• [EXTRACTED RECORDS]

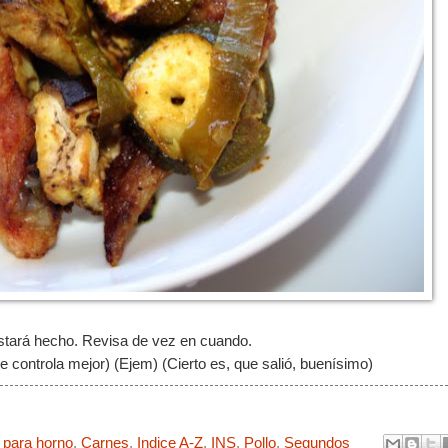
stará hecho. Revisa de vez en cuando.
se controla mejor) (Ejem) (Cierto es, que salió, buenísimo)
 para horno
,
Carnes
,
Indice A-Z
,
INS
,
Pollo
,
Segundos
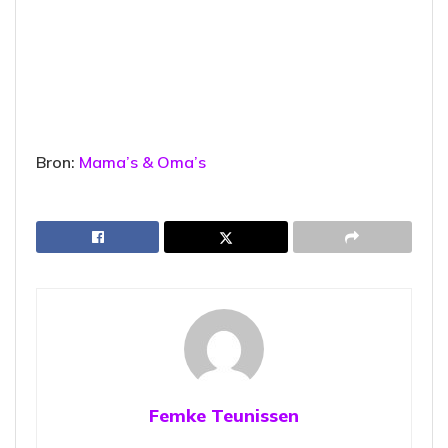
Bron:
Mama’s & Oma’s
Femke Teunissen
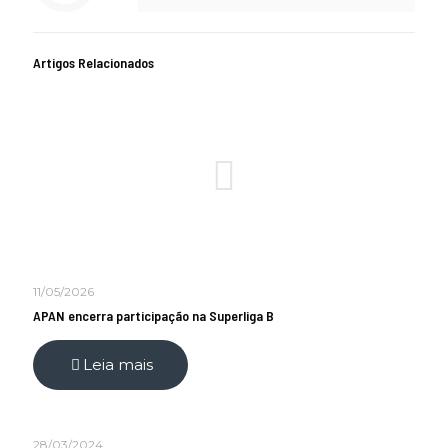
Artigos Relacionados
11/05/2026
APAN encerra participação na Superliga B
Leia mais
28/03/2024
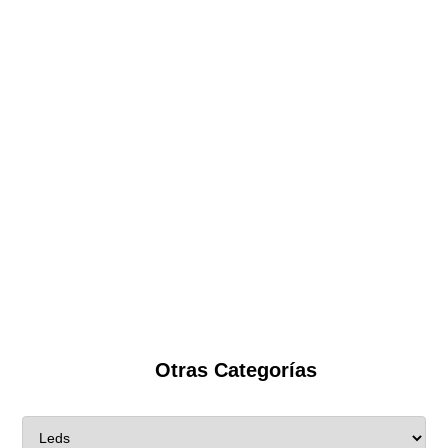
Otras Categorías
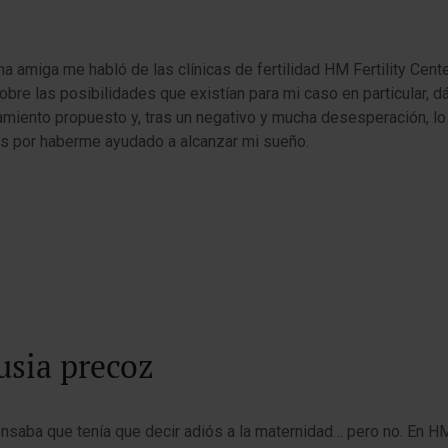
amiga me habló de las clínicas de fertilidad HM Fertility Cent
re las posibilidades que existían para mi caso en particular, 
tamiento propuesto y, tras un negativo y mucha desesperación, 
s por haberme ayudado a alcanzar mi sueño.
sia precoz
saba que tenía que decir adiós a la maternidad… pero no. En H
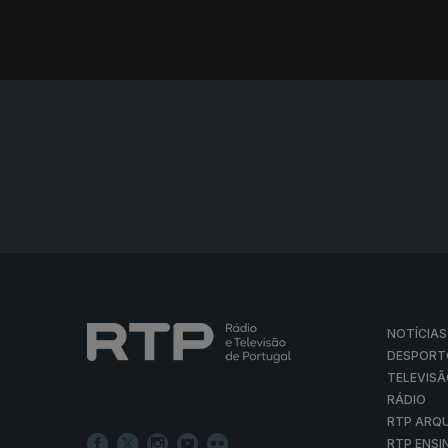
NOTÍCIAS
DESPORT
TELEVIS
RÁDIO
RTP ARQ
RTP ENSI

• [TO-DO ITEM]
Could you give all of the material above again with "Pollo" swapped for "Pavo", everything else unchanged and the pictures left out?

• [REPLY TO THE EXERCISE]
stará hecho. Revisa de vez en cuando.
se controla mejor) (Ejem) (Cierto es, que salió, buenísimo)
 para horno
,
Carnes
,
Indice A-Z
,
INS
,
Pavo
,
Segundos
Bron:
Mama’s & Oma’s
Femke Teunissen
Artigos Relacionados
11/05/2026
APAN encerra participação na Superliga B
Leia mais
28/03/2024
Otras Categorías
amiga me habló de las clínicas de fertilidad HM Fertility Cent
re las posibilidades que existían para mi caso en particular, 
tamiento propuesto y, tras un negativo y mucha desesperación, 
s por haberme ayudado a alcanzar mi sueño.
sia precoz
saba que tenía que decir adiós a la maternidad… pero no. En H
NOTÍCIAS
DESPORT
TELEVIS
RÁDIO
RTP ARQ
RTP ENSI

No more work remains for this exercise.